Ripples in the Dirac Sea. Rawley wound himself into a riff. ‘I mean the novel White Noise, not the film. The Delillo novel. No, they’re not related. The film is an EVP story, yes, you’re right, but it’s not very interesting. The EVP investigator’s house was all red and brown, cluttered, old rugs on the floor, talk about a cliché! Tapes and video recorders all over the place, a computer, a DAT player, modern tech, but even they seem out of place. It’s like he’s heard voices through a crystal radio set in his front room. But anyway, the novel. Have you read it? There’s this catastrophe called the Airborne Toxic Event. Reading it now sends shivers up your spine. Anyway, it’s all about media, tv. Postmodernism. Before the internet and all that, way before, mid-1980s. The title, it’s a metaphor, signal to noise, how information gets swamped. Cybernetics. The Image. The main guy is an academic, professor of Hitler Studies. Yes, I know. He’s obsessed with death and meaning. Death is white noise. Oh. Actually, there is a relation to the film. Death and voices coming out of the white noise. If they’re there at all, if you know what I mean.’ He gripped his earlobe and tugged it, twice.
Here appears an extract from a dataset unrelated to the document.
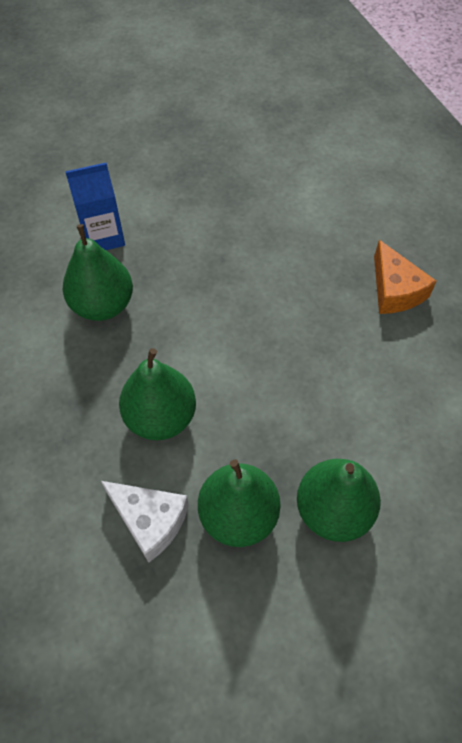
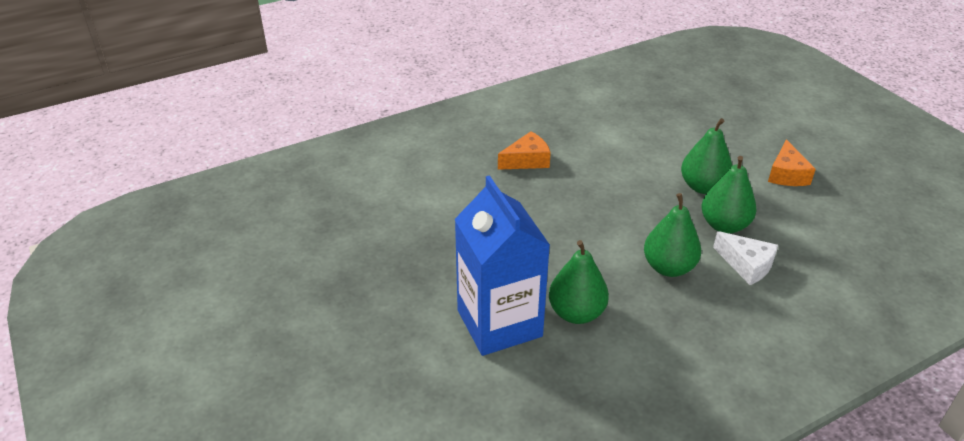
camera: 95 degrees left, 20 degrees down
(103, 236) = (499, 323): blue carton -> blue carton, size x1.89
(150, 520) = (746, 265): white cheese -> white cheese turned 105 degrees clockwise
(368, 670) = (786, 174): none -> orange cheese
Additive Noise. A disquieting feature of the Time Machine exhibition was the marked preoccupation of the work with the theme of being lost in time, as if the artist and curator had sensed some seismic upheaval in the cultural landscape. As Margaret Head walked around the converted lock-up these bizarre objects, with their fusion of Duchamp, Wells and Konstantin Raudive, reminded her of the fossil Hunsrück slates she had studied in the Rhineland in her youth. They stood in the space like the codes of insoluble dreams, the keys to a nightmare in which she had begun to play an unwilling and mystifying role.
Deconvolution. ‘Thank you, Margaret, for all you’ve done. I mean that,’ said James, sitting at his desk in the narrow, cell-like office in the Annex. The Time Machine box was packed in Styrofoam and wrapped generously in insulation tape. ‘It’s just a period of leave, James,’ she said, standing at the open door. ‘Come back after the summer, you’ll feel completely different about things.’ He smiled ruefully. Perhaps he had gone too far. Margaret had, he knew, protected him from the whispers of colleagues and management after the incident with the billboards, but the failure of his most recent experiment, either as an art project or as a temporal intervention, had made this moment inevitable. The echoes of the Event passed through his memory, the isolation and paranoia, the black hole at the centre of his being, the pulsing radio stars and the drive towards terminal silence.